A British footwear industry official noted that, despite the uncertainty about Brexit and the general economy, his countrymen have continued to spend more money on “experiences” like going to pubs and restaurants.
Meanwhile, there are growing indications of an economic slowdown also in the rest of Europe. Preliminary data released by the German statistics office, Destatis, show that Germany is also slowing down. For the whole of 2018, the country's gross domestic product (GDP) was up by 1.5 percent, on a price-adjusted basis, compared with a 2.2 percent increase in each of the two previous years, marking the weakest economic expansion since 2013. Data for the sole fourth quarter were not yet available, but the economy is expected to have increased slightly.
Against this somber macro-economic backdrop, German shoe retailers are estimated to have recorded an overall decrease of 2 percent in their sales in real terms in the first 11 months of 2018, according to the German Retail Research Institute. Unseasonably warm weather affected their sales in September and October. November showed an increase year-on-year, but the month of December was apparently not good.
In France, the Central Bank estimated that fourth-quarter GDP rose by 0.2 percent from the previous quarter as the economy – particularly retailers – was affected by the anti-government protests of the so-called “yellow vests.” The Bank of France halved its initial prediction of a 0.4 percent increase in the final quarter of last year. Curiously, however, its statistics for the retail sector showed a sales increase of 2 percent for the country's shoe retailers.
Italy, the third-largest economy in the eurozone after Germany and France, is also suffering from a significant slowdown in growth, with its GDP now seen rising by only 0.3 percent in 2019, according Oxford Economics, which trimmed an already insipid growth forecast of 0.4 percent released in December. In 2018, Italy's GDP is estimated to have increased by 0.9 percent, it said.
The difficult market situation in the European shoe sector was reflected in the statements made by several industry officials at the recent Expo Riva Schuh show in Italy, the first one where they showed their products for the autumn/winter 2019/20 season.
Bart van Helvoirt, co-founder and chief executive of Unlimited Footwear Group (UFG), the Dutch group known for the BullBoxer, Rehab Footwear, Supertrash and Gaastra brands, felt that the year 2018 was one of the worst in a decade for its brick-and-mortar clients and that even e-tailers took it on the chin in the fourth quarter.

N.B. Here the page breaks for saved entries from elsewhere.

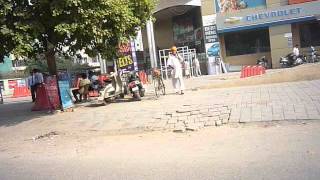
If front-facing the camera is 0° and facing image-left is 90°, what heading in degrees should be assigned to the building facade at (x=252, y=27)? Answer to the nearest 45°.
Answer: approximately 0°

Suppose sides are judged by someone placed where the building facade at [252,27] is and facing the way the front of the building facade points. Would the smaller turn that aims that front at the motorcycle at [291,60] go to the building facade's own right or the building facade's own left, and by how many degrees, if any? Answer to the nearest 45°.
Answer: approximately 45° to the building facade's own left
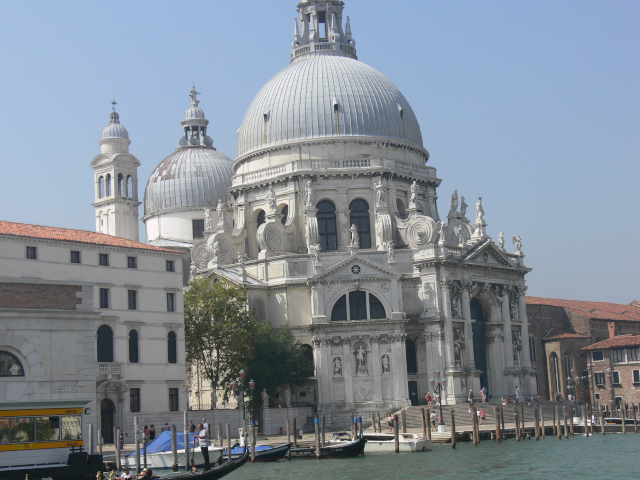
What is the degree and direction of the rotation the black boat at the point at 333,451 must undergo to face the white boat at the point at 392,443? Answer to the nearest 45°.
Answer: approximately 45° to its left

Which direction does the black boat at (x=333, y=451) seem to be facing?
to the viewer's right

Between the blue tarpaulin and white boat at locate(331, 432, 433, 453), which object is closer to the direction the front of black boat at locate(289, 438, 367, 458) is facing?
the white boat

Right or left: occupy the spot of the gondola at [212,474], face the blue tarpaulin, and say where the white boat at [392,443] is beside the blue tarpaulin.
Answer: right

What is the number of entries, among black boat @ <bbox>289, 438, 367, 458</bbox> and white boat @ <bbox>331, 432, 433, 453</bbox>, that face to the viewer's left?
0

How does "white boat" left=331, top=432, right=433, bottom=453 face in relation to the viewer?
to the viewer's right
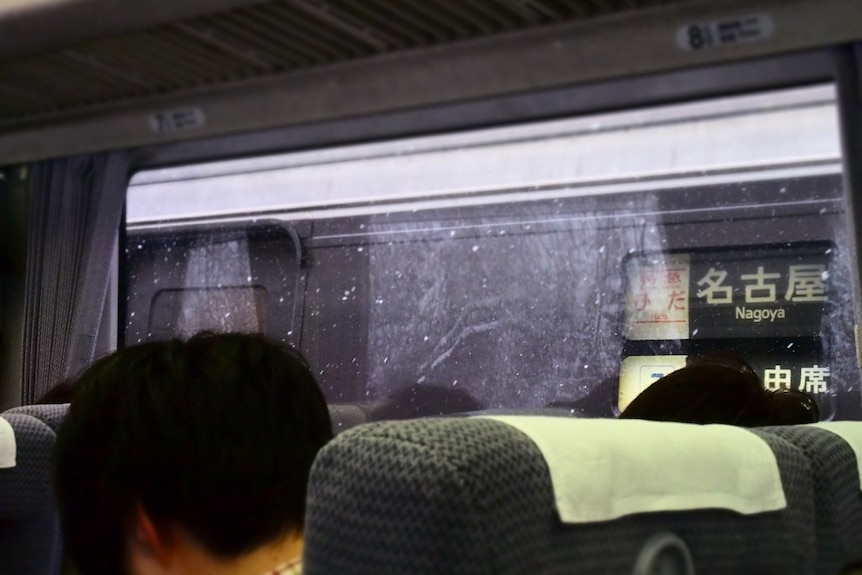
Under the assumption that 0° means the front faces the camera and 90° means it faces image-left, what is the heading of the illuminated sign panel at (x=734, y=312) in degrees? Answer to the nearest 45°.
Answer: approximately 0°
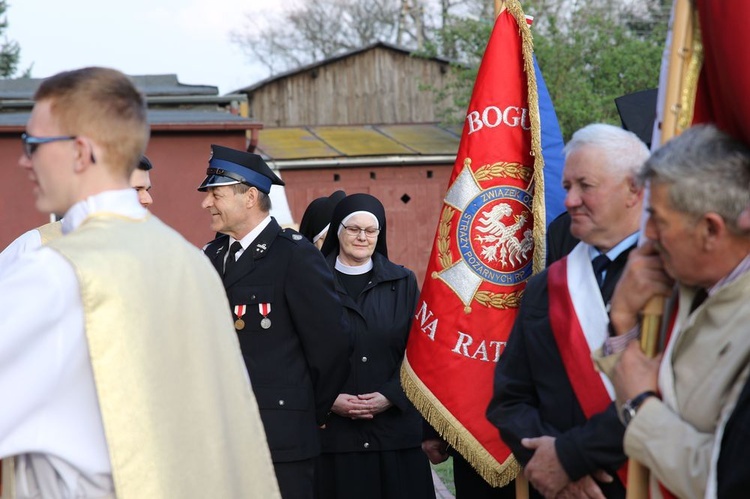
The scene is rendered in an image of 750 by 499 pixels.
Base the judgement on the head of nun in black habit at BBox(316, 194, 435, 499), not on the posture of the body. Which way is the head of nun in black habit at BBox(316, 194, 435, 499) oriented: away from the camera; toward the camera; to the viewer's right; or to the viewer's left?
toward the camera

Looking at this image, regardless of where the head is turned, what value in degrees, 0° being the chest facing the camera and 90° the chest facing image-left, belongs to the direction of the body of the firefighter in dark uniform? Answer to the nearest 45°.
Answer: approximately 45°

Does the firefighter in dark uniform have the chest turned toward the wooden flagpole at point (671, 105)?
no

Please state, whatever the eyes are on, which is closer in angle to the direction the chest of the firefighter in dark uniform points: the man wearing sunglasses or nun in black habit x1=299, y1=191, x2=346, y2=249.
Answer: the man wearing sunglasses

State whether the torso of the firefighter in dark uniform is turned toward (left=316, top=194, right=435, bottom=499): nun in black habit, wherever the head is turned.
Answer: no

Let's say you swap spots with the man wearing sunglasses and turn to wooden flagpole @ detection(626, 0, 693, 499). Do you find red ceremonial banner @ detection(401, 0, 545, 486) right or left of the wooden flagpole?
left

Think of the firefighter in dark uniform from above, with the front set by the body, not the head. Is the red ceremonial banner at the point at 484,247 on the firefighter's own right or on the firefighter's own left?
on the firefighter's own left

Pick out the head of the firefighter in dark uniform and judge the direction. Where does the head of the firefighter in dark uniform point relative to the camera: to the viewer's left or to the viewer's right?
to the viewer's left

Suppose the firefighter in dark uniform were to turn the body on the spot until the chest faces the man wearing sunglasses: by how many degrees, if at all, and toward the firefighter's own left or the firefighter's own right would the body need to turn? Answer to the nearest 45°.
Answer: approximately 45° to the firefighter's own left

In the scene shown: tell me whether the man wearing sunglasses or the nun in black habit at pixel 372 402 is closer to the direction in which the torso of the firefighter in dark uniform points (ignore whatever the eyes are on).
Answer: the man wearing sunglasses
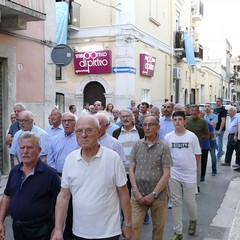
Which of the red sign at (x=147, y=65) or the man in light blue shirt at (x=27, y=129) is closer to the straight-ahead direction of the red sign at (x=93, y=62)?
the man in light blue shirt

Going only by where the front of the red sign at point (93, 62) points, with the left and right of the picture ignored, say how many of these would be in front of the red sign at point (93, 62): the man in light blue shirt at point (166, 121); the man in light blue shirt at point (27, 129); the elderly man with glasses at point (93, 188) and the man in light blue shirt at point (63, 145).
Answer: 4

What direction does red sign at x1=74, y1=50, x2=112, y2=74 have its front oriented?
toward the camera

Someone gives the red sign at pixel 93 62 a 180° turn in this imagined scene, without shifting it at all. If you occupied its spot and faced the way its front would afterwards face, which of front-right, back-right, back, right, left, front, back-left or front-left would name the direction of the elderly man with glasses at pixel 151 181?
back

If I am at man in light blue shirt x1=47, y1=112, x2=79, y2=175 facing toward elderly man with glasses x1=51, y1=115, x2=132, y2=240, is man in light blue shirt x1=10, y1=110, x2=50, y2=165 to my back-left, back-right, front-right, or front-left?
back-right

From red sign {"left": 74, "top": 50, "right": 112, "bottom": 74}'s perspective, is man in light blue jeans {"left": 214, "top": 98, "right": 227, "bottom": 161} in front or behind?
in front

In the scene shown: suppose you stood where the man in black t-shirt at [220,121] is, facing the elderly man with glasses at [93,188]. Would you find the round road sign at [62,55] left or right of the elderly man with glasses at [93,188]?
right

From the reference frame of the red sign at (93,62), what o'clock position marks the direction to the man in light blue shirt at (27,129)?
The man in light blue shirt is roughly at 12 o'clock from the red sign.

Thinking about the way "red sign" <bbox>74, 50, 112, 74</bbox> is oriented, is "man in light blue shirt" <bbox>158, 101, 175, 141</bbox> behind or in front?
in front

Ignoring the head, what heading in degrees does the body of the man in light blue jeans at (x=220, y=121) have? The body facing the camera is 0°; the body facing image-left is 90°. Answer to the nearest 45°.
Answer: approximately 45°

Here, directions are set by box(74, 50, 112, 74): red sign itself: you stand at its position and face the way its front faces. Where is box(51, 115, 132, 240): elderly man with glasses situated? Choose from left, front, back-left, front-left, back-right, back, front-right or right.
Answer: front

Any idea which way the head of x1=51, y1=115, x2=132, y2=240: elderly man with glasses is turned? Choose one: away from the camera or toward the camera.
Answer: toward the camera

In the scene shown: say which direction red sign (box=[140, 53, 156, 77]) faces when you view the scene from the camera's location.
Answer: facing the viewer and to the right of the viewer
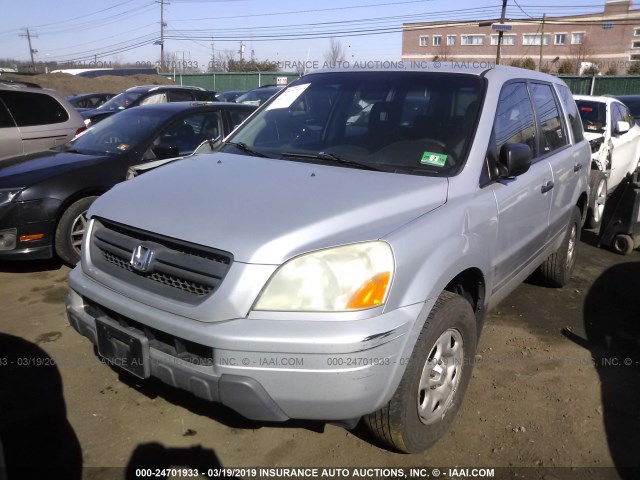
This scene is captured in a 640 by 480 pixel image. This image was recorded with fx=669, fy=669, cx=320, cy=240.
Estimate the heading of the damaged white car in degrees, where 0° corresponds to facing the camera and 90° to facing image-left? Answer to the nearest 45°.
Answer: approximately 45°

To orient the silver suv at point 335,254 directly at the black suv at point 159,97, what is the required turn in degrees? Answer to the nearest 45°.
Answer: approximately 135° to its right

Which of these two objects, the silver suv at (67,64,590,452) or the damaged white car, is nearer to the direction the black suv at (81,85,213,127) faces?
the silver suv

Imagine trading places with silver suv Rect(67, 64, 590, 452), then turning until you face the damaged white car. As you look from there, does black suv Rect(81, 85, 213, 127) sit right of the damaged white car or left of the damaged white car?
left

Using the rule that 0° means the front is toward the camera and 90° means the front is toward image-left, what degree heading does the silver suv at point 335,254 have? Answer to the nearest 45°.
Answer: approximately 45°

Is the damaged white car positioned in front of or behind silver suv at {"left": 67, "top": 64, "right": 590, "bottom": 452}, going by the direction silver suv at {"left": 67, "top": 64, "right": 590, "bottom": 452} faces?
behind

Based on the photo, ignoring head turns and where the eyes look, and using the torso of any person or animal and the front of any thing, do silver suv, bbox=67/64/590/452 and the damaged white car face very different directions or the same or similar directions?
same or similar directions

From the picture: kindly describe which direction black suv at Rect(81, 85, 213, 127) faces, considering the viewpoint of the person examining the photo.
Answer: facing the viewer and to the left of the viewer

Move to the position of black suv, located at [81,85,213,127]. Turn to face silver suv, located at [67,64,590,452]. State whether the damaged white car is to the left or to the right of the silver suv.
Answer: left

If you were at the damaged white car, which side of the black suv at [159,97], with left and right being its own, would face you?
left

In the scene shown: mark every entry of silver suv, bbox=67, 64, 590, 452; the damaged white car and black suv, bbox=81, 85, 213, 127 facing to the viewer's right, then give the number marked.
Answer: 0

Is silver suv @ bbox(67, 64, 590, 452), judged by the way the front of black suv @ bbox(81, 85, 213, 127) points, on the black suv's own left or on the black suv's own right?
on the black suv's own left

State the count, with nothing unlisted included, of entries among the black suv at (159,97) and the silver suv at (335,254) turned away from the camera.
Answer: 0
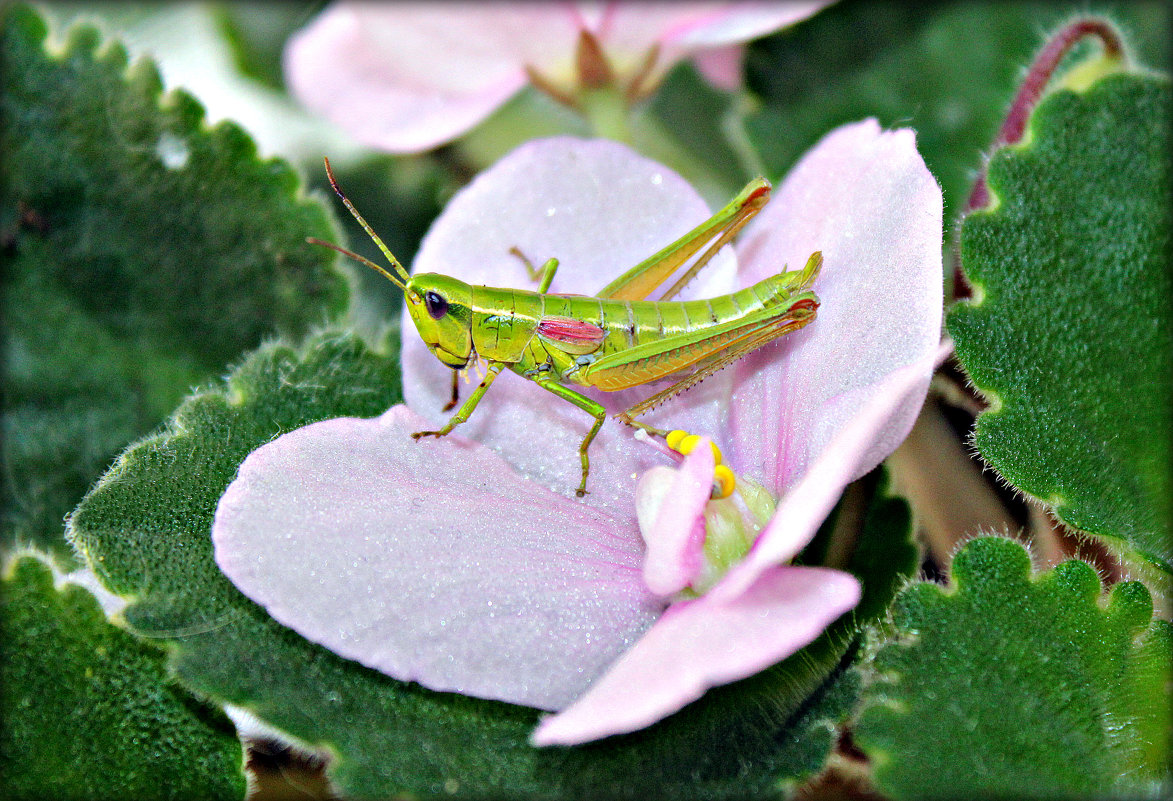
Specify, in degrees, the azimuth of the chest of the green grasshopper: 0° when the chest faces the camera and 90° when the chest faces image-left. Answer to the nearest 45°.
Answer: approximately 90°
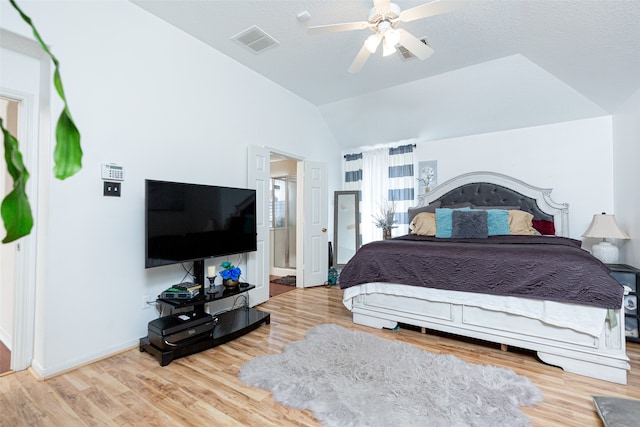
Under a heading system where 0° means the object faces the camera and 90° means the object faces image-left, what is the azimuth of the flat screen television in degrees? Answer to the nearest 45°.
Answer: approximately 315°

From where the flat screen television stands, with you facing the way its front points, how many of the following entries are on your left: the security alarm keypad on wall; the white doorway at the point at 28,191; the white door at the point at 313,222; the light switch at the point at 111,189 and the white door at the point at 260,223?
2

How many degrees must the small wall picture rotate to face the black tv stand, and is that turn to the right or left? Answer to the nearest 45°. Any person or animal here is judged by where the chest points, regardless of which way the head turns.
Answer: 0° — it already faces it

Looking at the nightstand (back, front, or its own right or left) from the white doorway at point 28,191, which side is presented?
right

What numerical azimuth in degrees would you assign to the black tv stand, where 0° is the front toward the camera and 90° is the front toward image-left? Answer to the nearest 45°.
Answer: approximately 315°

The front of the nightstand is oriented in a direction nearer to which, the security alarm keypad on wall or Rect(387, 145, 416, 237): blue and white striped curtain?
the security alarm keypad on wall

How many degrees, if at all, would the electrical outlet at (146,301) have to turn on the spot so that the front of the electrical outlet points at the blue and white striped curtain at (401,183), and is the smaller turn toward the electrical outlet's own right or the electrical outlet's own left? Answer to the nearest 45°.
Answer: approximately 45° to the electrical outlet's own left

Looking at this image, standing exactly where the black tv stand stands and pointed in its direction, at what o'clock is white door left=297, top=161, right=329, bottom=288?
The white door is roughly at 9 o'clock from the black tv stand.

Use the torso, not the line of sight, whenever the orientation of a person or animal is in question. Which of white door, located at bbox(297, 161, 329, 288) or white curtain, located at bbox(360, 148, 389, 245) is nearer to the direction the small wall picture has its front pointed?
the white door

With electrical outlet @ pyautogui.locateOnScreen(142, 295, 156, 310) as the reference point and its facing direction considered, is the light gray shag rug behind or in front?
in front

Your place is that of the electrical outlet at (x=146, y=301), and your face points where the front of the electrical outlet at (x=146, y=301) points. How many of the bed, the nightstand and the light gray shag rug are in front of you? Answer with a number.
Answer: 3
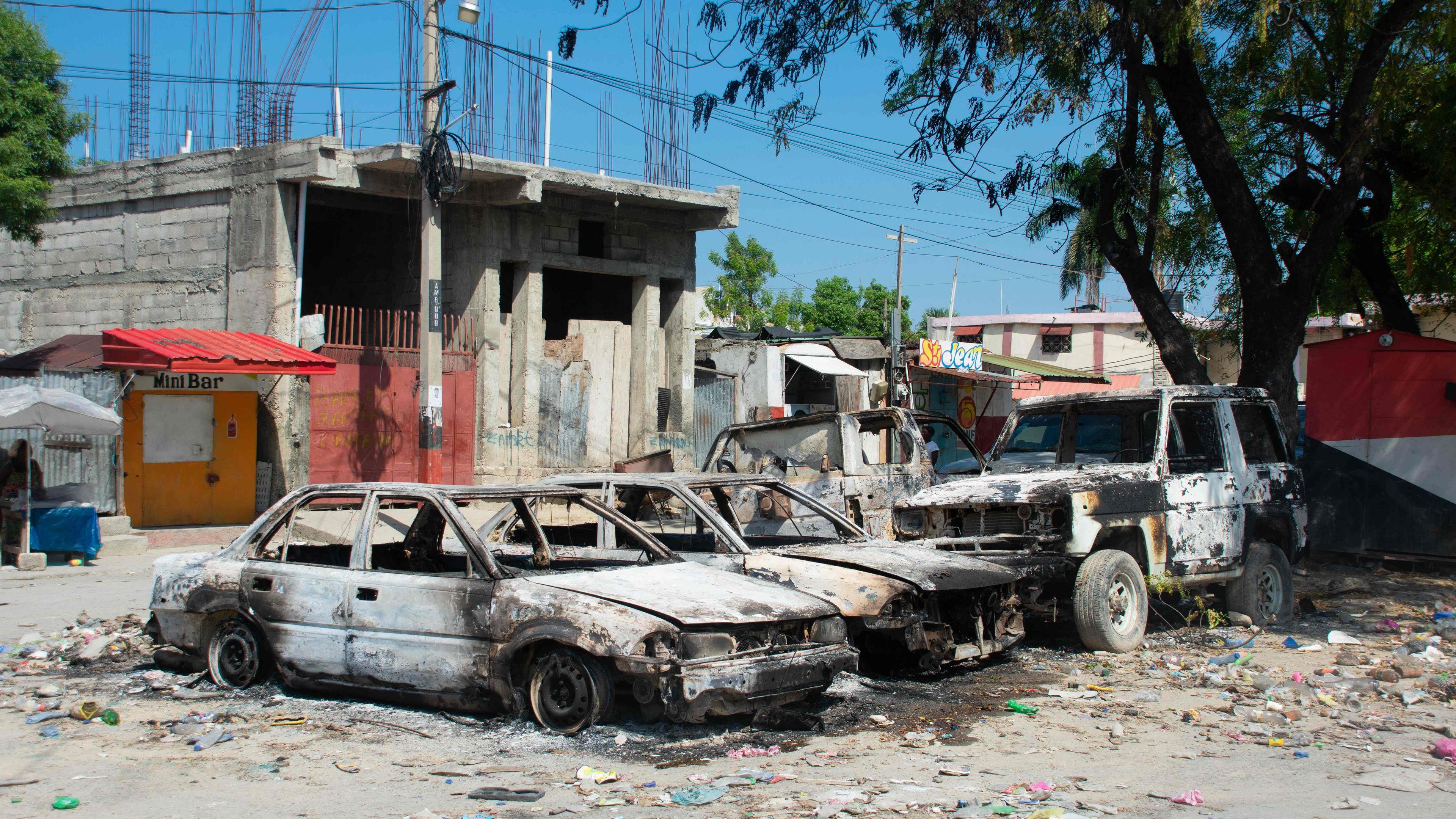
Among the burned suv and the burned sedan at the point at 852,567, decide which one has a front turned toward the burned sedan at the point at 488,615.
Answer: the burned suv

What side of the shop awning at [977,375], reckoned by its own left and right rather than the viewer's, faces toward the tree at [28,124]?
right

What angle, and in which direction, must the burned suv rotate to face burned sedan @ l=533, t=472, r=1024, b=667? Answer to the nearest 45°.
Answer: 0° — it already faces it

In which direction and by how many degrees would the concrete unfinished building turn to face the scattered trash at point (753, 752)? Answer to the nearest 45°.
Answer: approximately 45° to its right

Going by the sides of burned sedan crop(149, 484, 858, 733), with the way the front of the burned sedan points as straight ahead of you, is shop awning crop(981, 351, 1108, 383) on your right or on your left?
on your left

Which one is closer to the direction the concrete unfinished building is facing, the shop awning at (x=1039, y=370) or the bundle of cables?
the bundle of cables

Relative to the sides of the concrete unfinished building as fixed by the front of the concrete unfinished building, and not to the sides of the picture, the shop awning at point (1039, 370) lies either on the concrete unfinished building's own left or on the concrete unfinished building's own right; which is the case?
on the concrete unfinished building's own left

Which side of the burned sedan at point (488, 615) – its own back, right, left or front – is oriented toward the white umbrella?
back

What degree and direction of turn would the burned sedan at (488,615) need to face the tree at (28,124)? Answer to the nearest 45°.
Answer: approximately 180°

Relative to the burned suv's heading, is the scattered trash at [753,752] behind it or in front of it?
in front

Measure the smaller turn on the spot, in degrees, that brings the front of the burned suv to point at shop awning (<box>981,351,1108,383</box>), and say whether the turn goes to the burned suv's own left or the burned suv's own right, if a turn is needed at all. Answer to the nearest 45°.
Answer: approximately 135° to the burned suv's own right

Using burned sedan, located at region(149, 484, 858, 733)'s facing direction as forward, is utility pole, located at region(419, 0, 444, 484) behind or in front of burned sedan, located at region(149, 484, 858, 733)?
behind

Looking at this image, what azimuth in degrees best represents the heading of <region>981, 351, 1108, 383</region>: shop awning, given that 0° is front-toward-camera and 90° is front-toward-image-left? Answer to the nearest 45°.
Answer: approximately 315°
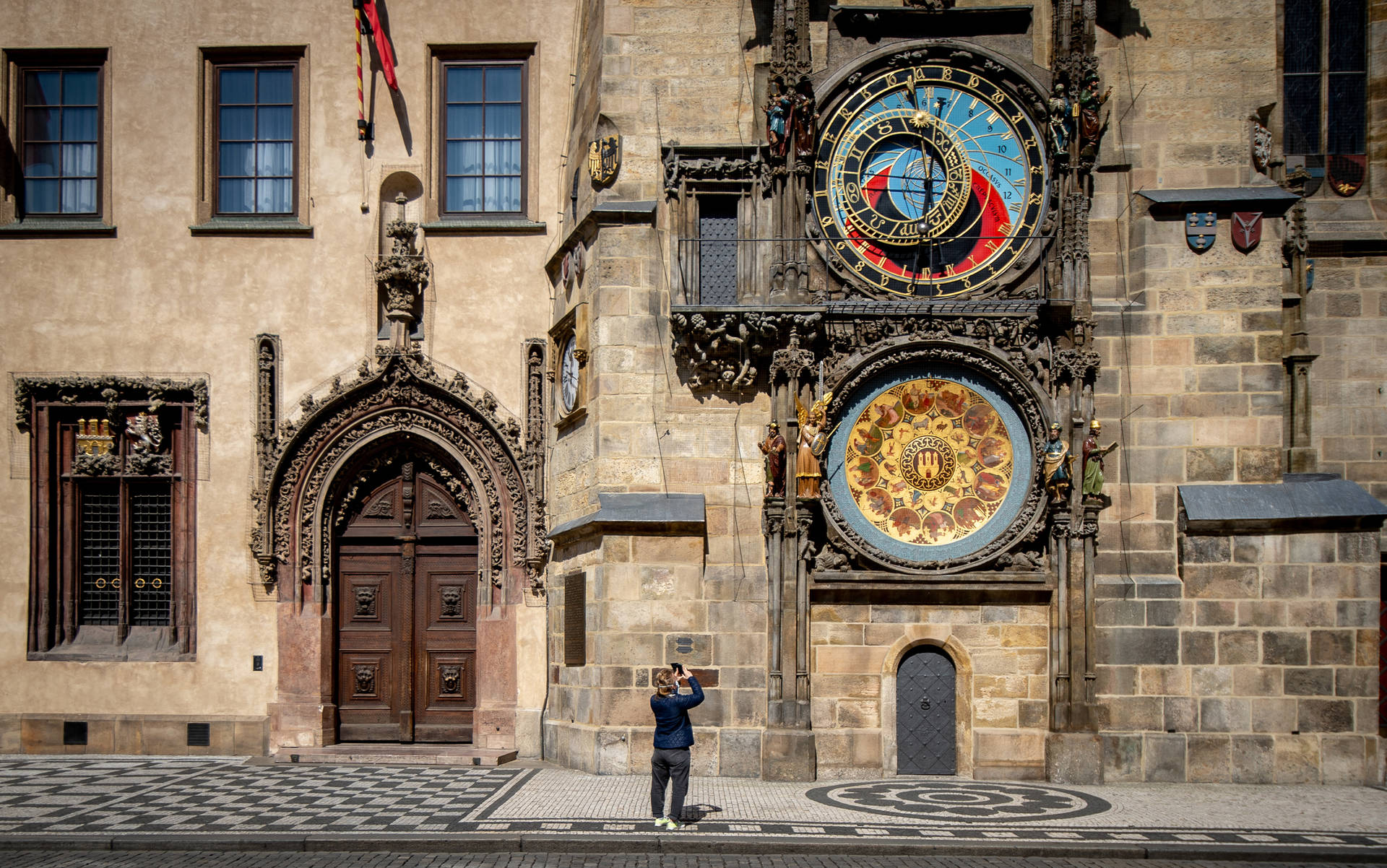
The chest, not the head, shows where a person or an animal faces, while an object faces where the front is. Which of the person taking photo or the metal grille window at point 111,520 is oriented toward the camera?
the metal grille window

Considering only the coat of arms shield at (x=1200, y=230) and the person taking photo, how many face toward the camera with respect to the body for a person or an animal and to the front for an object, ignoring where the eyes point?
1

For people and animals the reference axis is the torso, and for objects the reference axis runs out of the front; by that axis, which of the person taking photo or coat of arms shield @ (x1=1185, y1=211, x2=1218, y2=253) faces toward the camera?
the coat of arms shield

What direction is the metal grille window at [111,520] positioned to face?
toward the camera

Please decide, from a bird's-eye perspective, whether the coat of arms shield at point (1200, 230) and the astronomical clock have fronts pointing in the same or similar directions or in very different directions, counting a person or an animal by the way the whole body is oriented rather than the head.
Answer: same or similar directions

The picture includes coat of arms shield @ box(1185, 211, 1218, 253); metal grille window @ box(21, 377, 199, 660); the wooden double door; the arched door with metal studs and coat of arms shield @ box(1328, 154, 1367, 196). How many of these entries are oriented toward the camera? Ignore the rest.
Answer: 5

Park Exports, an Indian manufacturer that focuses on the low-priced segment of the European market, noticed a decline in demand for men's footwear, prompting it to resume the production of women's shoes that it had dropped in 2008, which addresses the same clients. It attributed the decrease in footwear consumption to lower disposable income in the region and a change in buying patterns.
The company has also weeded out smaller accounts to concentrate on large orders to obtain maximum economies of scale. Better procurement conditions allowed it to cut its own prices.
Park Exports' production is entirely exported. Germany, Austria and Switzerland absorb about three-quarters of its output. Its other main markets are the U.K., Spain and Poland. The company typically works with large footwear chains and hypermarkets that sell its shoes at €30-120 a pair.